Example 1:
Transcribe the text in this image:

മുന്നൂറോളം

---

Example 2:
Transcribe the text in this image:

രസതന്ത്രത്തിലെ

---

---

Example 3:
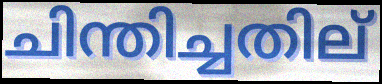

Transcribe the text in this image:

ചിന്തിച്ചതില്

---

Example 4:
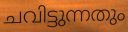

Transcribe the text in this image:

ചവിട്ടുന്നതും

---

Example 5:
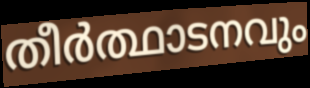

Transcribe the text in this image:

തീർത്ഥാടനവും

→ Directions
Report each line of the data that includes the string "Example".

→ Exercise response
Example 1:
Example 2:
Example 3:
Example 4:
Example 5:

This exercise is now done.